[Source data]
══════════

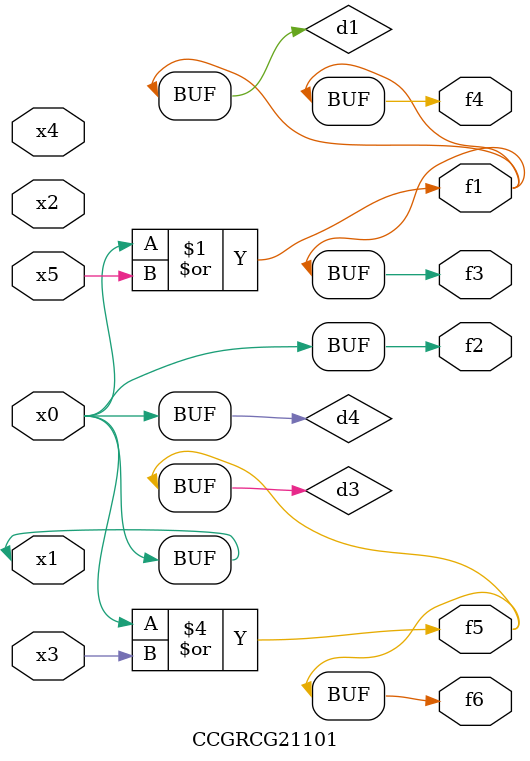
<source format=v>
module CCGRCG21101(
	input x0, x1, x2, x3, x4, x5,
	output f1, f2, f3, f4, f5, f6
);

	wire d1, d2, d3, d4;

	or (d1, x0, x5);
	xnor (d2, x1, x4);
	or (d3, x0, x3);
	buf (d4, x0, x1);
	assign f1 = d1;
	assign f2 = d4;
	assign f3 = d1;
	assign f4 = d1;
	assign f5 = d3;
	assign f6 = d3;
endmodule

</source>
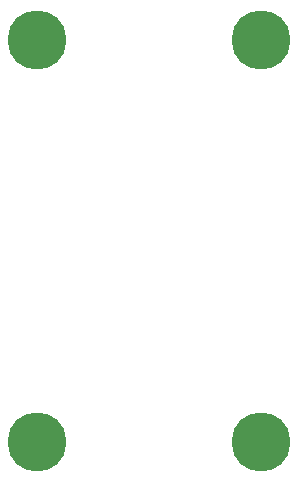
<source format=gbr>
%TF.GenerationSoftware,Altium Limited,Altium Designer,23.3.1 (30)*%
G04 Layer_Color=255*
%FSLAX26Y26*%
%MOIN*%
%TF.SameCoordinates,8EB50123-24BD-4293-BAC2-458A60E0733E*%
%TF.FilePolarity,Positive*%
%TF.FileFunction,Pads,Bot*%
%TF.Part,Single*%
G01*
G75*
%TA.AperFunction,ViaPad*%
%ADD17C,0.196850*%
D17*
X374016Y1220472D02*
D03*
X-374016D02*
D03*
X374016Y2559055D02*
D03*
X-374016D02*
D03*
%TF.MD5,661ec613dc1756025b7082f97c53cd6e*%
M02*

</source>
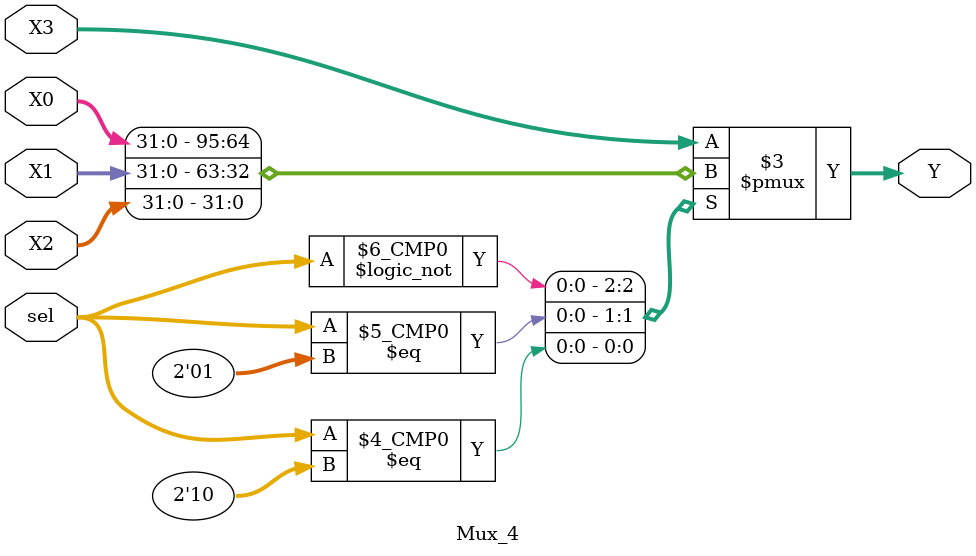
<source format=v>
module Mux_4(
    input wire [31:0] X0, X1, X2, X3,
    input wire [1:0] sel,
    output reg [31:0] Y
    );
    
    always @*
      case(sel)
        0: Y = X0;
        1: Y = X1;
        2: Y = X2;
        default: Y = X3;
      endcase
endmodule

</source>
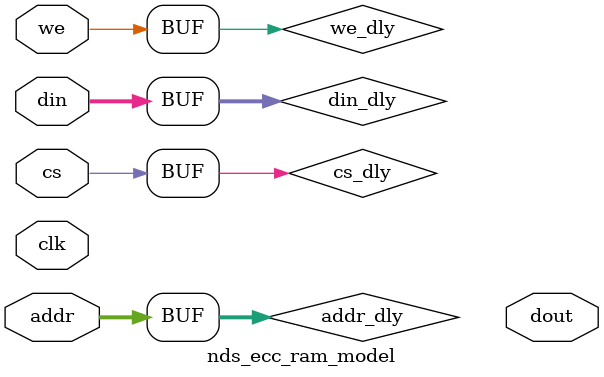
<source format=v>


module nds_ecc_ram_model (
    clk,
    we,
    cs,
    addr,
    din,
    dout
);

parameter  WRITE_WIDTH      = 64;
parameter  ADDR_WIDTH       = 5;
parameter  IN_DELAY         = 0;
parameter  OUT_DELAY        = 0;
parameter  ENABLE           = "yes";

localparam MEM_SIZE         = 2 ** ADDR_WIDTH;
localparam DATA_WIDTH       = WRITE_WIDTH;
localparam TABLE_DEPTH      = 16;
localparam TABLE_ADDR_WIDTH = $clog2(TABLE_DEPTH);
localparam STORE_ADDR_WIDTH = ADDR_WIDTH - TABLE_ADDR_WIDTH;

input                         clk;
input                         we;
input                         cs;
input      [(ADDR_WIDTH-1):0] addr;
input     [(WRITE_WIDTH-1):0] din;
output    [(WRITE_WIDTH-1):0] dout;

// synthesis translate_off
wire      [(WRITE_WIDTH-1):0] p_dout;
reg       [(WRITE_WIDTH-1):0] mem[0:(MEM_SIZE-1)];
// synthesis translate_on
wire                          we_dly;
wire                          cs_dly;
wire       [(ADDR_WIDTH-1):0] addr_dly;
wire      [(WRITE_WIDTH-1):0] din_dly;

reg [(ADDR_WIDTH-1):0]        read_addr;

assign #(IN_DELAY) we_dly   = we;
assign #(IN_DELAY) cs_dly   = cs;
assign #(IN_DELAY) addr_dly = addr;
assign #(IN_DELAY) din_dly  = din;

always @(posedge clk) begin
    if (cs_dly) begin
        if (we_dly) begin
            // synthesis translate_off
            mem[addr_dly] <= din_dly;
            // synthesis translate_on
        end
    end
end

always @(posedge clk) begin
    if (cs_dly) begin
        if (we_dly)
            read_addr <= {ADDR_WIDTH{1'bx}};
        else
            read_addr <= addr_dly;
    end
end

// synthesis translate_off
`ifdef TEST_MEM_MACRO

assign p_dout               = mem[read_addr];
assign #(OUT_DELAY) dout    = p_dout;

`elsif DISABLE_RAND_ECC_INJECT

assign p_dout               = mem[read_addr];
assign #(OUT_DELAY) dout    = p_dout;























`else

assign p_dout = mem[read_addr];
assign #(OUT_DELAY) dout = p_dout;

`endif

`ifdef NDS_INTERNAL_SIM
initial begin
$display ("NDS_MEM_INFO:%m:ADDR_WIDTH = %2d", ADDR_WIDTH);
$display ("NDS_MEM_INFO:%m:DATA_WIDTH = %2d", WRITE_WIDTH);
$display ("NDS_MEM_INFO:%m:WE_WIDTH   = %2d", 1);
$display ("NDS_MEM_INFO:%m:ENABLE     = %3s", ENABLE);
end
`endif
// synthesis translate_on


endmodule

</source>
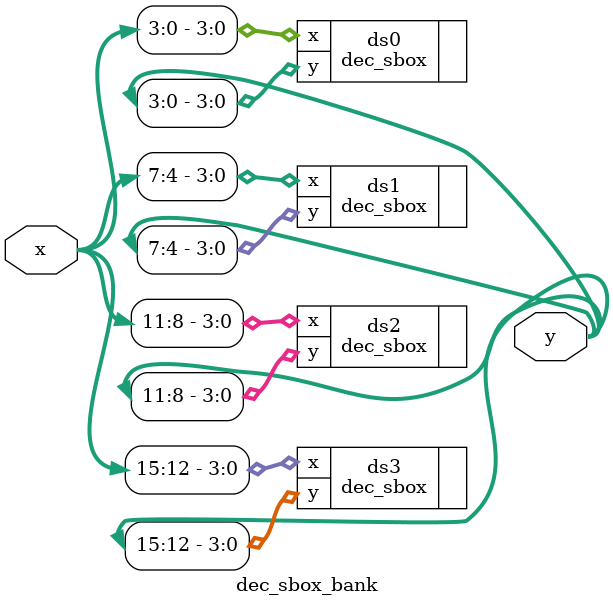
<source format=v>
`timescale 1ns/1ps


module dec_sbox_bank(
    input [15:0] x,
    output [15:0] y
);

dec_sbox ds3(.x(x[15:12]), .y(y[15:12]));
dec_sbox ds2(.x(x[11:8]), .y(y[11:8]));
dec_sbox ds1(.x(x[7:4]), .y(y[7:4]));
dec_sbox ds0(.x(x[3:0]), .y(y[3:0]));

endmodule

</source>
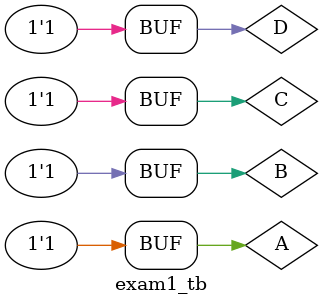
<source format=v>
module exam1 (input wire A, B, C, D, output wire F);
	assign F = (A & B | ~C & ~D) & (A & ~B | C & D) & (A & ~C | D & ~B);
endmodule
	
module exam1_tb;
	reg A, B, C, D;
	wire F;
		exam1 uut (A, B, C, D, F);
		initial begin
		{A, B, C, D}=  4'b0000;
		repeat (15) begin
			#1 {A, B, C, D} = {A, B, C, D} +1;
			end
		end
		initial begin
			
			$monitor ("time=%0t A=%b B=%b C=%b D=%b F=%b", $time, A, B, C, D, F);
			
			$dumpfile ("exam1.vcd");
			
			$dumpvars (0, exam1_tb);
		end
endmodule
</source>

══════════

- _What is required_:
A word-for-word retyping of every record is required, without the pictures.

- _Response area_:
<source format=v>
module CCGRCG21101(
	input x0, x1, x2, x3, x4, x5,
	output f1, f2, f3, f4, f5, f6
);

	wire d1, d2, d3, d4;

	or (d1, x0, x5);
	xnor (d2, x1, x4);
	or (d3, x0, x3);
	buf (d4, x0, x1);
	assign f1 = d1;
	assign f2 = d4;
	assign f3 = d1;
	assign f4 = d1;
	assign f5 = d3;
	assign f6 = d3;
endmodule

</source>
<source format=gbr>
%TF.GenerationSoftware,Altium Limited,Altium Designer,23.3.1 (30)*%
G04 Layer_Color=255*
%FSLAX26Y26*%
%MOIN*%
%TF.SameCoordinates,8EB50123-24BD-4293-BAC2-458A60E0733E*%
%TF.FilePolarity,Positive*%
%TF.FileFunction,Pads,Bot*%
%TF.Part,Single*%
G01*
G75*
%TA.AperFunction,ViaPad*%
%ADD17C,0.196850*%
D17*
X374016Y1220472D02*
D03*
X-374016D02*
D03*
X374016Y2559055D02*
D03*
X-374016D02*
D03*
%TF.MD5,661ec613dc1756025b7082f97c53cd6e*%
M02*

</source>
<source format=v>
module Mux_4(
    input wire [31:0] X0, X1, X2, X3,
    input wire [1:0] sel,
    output reg [31:0] Y
    );
    
    always @*
      case(sel)
        0: Y = X0;
        1: Y = X1;
        2: Y = X2;
        default: Y = X3;
      endcase
endmodule

</source>
<source format=v>


module nds_ecc_ram_model (
    clk,
    we,
    cs,
    addr,
    din,
    dout
);

parameter  WRITE_WIDTH      = 64;
parameter  ADDR_WIDTH       = 5;
parameter  IN_DELAY         = 0;
parameter  OUT_DELAY        = 0;
parameter  ENABLE           = "yes";

localparam MEM_SIZE         = 2 ** ADDR_WIDTH;
localparam DATA_WIDTH       = WRITE_WIDTH;
localparam TABLE_DEPTH      = 16;
localparam TABLE_ADDR_WIDTH = $clog2(TABLE_DEPTH);
localparam STORE_ADDR_WIDTH = ADDR_WIDTH - TABLE_ADDR_WIDTH;

input                         clk;
input                         we;
input                         cs;
input      [(ADDR_WIDTH-1):0] addr;
input     [(WRITE_WIDTH-1):0] din;
output    [(WRITE_WIDTH-1):0] dout;

// synthesis translate_off
wire      [(WRITE_WIDTH-1):0] p_dout;
reg       [(WRITE_WIDTH-1):0] mem[0:(MEM_SIZE-1)];
// synthesis translate_on
wire                          we_dly;
wire                          cs_dly;
wire       [(ADDR_WIDTH-1):0] addr_dly;
wire      [(WRITE_WIDTH-1):0] din_dly;

reg [(ADDR_WIDTH-1):0]        read_addr;

assign #(IN_DELAY) we_dly   = we;
assign #(IN_DELAY) cs_dly   = cs;
assign #(IN_DELAY) addr_dly = addr;
assign #(IN_DELAY) din_dly  = din;

always @(posedge clk) begin
    if (cs_dly) begin
        if (we_dly) begin
            // synthesis translate_off
            mem[addr_dly] <= din_dly;
            // synthesis translate_on
        end
    end
end

always @(posedge clk) begin
    if (cs_dly) begin
        if (we_dly)
            read_addr <= {ADDR_WIDTH{1'bx}};
        else
            read_addr <= addr_dly;
    end
end

// synthesis translate_off
`ifdef TEST_MEM_MACRO

assign p_dout               = mem[read_addr];
assign #(OUT_DELAY) dout    = p_dout;

`elsif DISABLE_RAND_ECC_INJECT

assign p_dout               = mem[read_addr];
assign #(OUT_DELAY) dout    = p_dout;























`else

assign p_dout = mem[read_addr];
assign #(OUT_DELAY) dout = p_dout;

`endif

`ifdef NDS_INTERNAL_SIM
initial begin
$display ("NDS_MEM_INFO:%m:ADDR_WIDTH = %2d", ADDR_WIDTH);
$display ("NDS_MEM_INFO:%m:DATA_WIDTH = %2d", WRITE_WIDTH);
$display ("NDS_MEM_INFO:%m:WE_WIDTH   = %2d", 1);
$display ("NDS_MEM_INFO:%m:ENABLE     = %3s", ENABLE);
end
`endif
// synthesis translate_on


endmodule

</source>
<source format=v>
`timescale 1ns/1ps


module dec_sbox_bank(
    input [15:0] x,
    output [15:0] y
);

dec_sbox ds3(.x(x[15:12]), .y(y[15:12]));
dec_sbox ds2(.x(x[11:8]), .y(y[11:8]));
dec_sbox ds1(.x(x[7:4]), .y(y[7:4]));
dec_sbox ds0(.x(x[3:0]), .y(y[3:0]));

endmodule

</source>
<source format=v>
module exam1 (input wire A, B, C, D, output wire F);
	assign F = (A & B | ~C & ~D) & (A & ~B | C & D) & (A & ~C | D & ~B);
endmodule
	
module exam1_tb;
	reg A, B, C, D;
	wire F;
		exam1 uut (A, B, C, D, F);
		initial begin
		{A, B, C, D}=  4'b0000;
		repeat (15) begin
			#1 {A, B, C, D} = {A, B, C, D} +1;
			end
		end
		initial begin
			
			$monitor ("time=%0t A=%b B=%b C=%b D=%b F=%b", $time, A, B, C, D, F);
			
			$dumpfile ("exam1.vcd");
			
			$dumpvars (0, exam1_tb);
		end
endmodule
</source>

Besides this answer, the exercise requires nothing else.